I deputati Germano Mattei (MontagnaViva) e Franco Celio (PLR) annunciano di aver deciso di ritirare i loro due loro atti parlamentari sul tema del lupo, ovvero la mozione del 14 febbraio 2017 intitolata "Il Governo non intende contenere l’espansione del lupo?" e l'iniziativa cantonale del 19 giugno 2017 "Lupo, la festa è finita!".
"In data 23 agosto 2017 il Consiglio federale ha licenziato il messaggio concernente la revisione parziale della legge sulla caccia" si legge nelle motivazioni del ritiro. "Il Governo propone al Parlamento nuove regole per regolare determinate specie animali protette quando possono causare danni o costituire pericolo per l’uomo nonostante le misure di prevenzione adottate."
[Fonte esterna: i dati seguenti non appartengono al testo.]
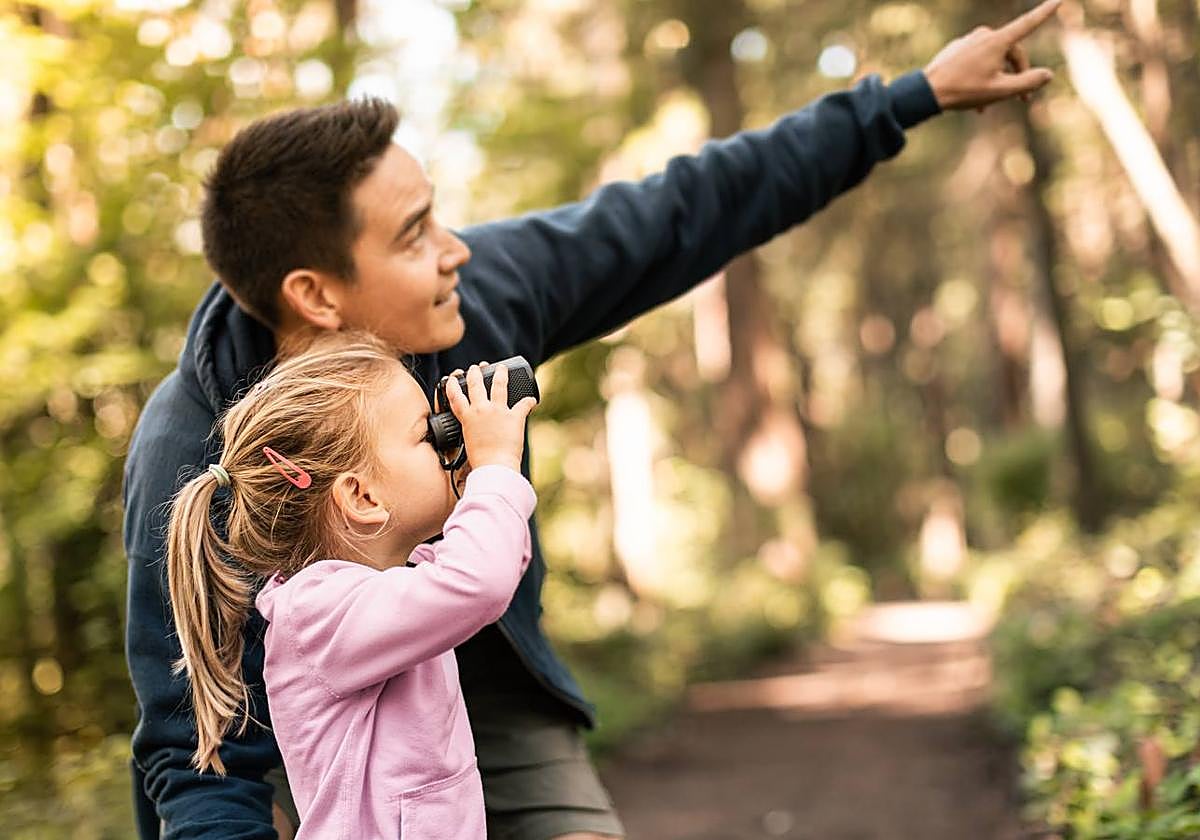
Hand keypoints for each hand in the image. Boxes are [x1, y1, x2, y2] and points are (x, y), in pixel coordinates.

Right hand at [443, 363, 536, 472]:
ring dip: (501, 374)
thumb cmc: (480, 461)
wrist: (494, 466)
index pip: (455, 396)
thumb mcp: (468, 443)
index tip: (452, 378)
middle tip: (476, 367)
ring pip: (499, 385)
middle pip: (476, 384)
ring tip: (502, 367)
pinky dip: (529, 401)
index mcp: (467, 418)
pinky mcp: (514, 416)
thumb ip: (470, 434)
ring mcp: (498, 411)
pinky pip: (524, 404)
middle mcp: (481, 410)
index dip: (452, 384)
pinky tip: (532, 398)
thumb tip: (474, 434)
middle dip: (475, 373)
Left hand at [924, 0, 1060, 111]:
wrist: (926, 91)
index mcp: (997, 41)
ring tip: (990, 106)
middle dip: (1018, 75)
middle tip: (1022, 100)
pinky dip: (982, 77)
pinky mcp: (957, 49)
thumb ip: (1027, 82)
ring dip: (998, 80)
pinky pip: (977, 61)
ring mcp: (969, 41)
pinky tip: (976, 100)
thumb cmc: (964, 91)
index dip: (1045, 12)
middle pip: (1011, 53)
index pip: (1028, 23)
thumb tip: (1047, 75)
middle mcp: (984, 35)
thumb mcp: (1000, 91)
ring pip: (994, 59)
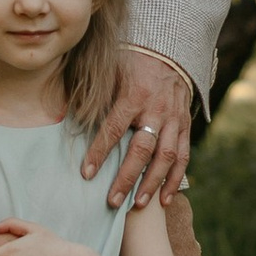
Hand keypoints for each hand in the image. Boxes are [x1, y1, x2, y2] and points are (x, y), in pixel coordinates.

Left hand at [81, 48, 194, 210]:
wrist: (169, 50)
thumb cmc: (132, 62)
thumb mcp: (111, 71)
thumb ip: (96, 95)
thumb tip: (70, 116)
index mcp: (134, 95)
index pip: (113, 129)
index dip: (99, 153)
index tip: (86, 174)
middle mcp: (156, 110)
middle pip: (142, 149)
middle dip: (126, 178)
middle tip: (112, 201)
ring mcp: (174, 119)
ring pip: (166, 157)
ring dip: (152, 183)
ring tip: (138, 205)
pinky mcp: (185, 125)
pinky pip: (183, 155)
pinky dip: (175, 179)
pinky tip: (165, 199)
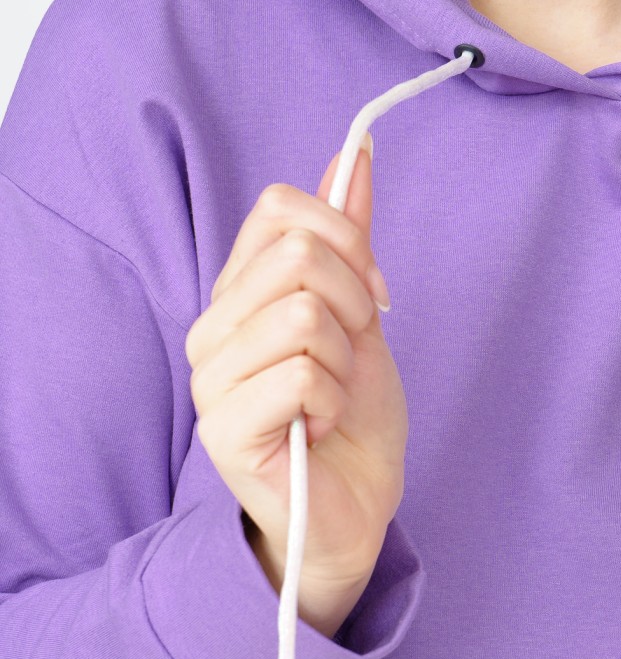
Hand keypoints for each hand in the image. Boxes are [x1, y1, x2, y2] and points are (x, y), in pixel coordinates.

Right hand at [185, 140, 408, 589]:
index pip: (278, 209)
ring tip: (330, 400)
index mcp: (240, 292)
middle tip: (351, 359)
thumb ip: (350, 237)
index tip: (371, 296)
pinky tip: (316, 429)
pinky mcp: (224, 430)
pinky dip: (332, 402)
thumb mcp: (363, 314)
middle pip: (298, 256)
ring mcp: (211, 380)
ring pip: (304, 315)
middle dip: (356, 307)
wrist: (358, 505)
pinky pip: (301, 374)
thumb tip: (356, 153)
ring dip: (345, 364)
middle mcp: (213, 328)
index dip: (346, 240)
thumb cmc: (354, 418)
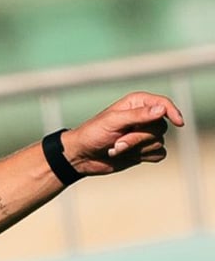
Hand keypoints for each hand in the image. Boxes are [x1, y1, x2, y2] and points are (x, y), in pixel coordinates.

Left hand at [63, 91, 183, 175]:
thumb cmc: (92, 134)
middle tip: (117, 142)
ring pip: (159, 142)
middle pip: (160, 127)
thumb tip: (162, 109)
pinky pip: (159, 154)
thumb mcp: (113, 121)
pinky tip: (127, 156)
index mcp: (137, 103)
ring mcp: (144, 134)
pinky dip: (143, 157)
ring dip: (136, 149)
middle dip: (138, 138)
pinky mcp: (144, 150)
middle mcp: (144, 117)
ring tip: (115, 148)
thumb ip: (138, 115)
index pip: (163, 104)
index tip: (178, 123)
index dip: (172, 112)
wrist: (81, 156)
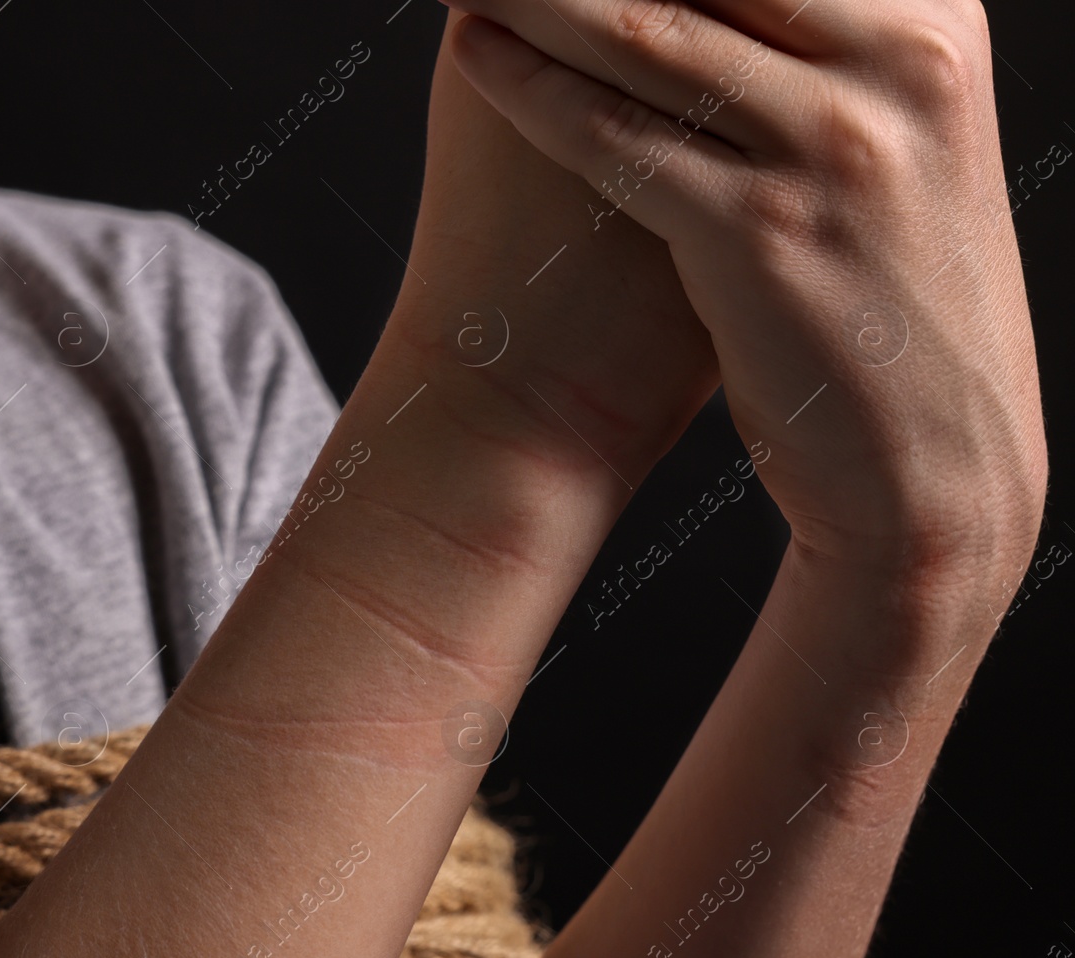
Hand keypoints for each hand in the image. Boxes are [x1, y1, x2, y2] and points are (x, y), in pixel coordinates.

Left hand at [440, 0, 1045, 594]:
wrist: (934, 462)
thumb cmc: (889, 300)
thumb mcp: (890, 146)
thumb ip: (817, 54)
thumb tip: (702, 8)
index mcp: (932, 22)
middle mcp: (898, 63)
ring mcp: (833, 149)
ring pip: (647, 30)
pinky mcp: (762, 235)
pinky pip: (618, 136)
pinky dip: (531, 88)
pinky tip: (473, 53)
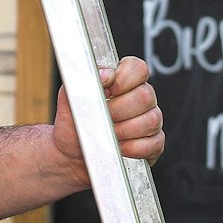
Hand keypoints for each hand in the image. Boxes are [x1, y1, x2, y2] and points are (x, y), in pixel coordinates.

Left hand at [51, 56, 163, 173]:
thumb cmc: (74, 124)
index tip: (107, 90)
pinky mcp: (153, 143)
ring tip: (108, 133)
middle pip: (145, 95)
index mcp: (123, 82)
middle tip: (102, 117)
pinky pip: (154, 143)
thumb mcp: (69, 100)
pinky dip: (134, 147)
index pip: (138, 68)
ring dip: (125, 130)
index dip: (124, 78)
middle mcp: (141, 98)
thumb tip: (105, 73)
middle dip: (119, 109)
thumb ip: (83, 80)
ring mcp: (149, 120)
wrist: (72, 153)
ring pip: (152, 119)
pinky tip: (119, 147)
"Nella discussione sull’iniziativa cantonale inoltrata dal Canton Vallese “Lupo. La festa è finita (14.320)” la Commissione del Consiglio degli Stati incaricata dell’esame preliminare si era detta favorevole alla richiesta di rinegoziare con il Comitato permanente della Convenzione di Berna il declassamento del lupo da “specie assolutamente protetta” a “specie protetta”. Il Consiglio federale sostiene la proposta e ha incaricato il Dipartimento federale dell’Ambiente, dei trasporti, dell’energia e delle comunicazioni (DATEC) di inoltrare la richiesta al Consiglio d’Europa entro la fine luglio 2018" si legge ancora nelle motivazioni. "Recentemente il Consiglio degli Stati ha approvato la linea proposta dal Consiglio federale e ha respinto per la seconda volta l’iniziativa del Canton Vallese “Lupo. La festa è finita!”. Con questa decisione la citata iniziativa è respinta definitivamente. Considerate queste motivazioni, considerati gli auspici della modifica parziale della legge sulla caccia e il sostegno del Consiglio federale per la modifica della Convenzione di Berna, riteniamo che al momento i nostri atti parlamentari sono superati e quindi da ritirare."
Mattei e Celio si riservano comunque il diritto di riprenderli in seguito "nel caso che non si riterranno soddisfacenti gli esiti delle procedure federali in atto".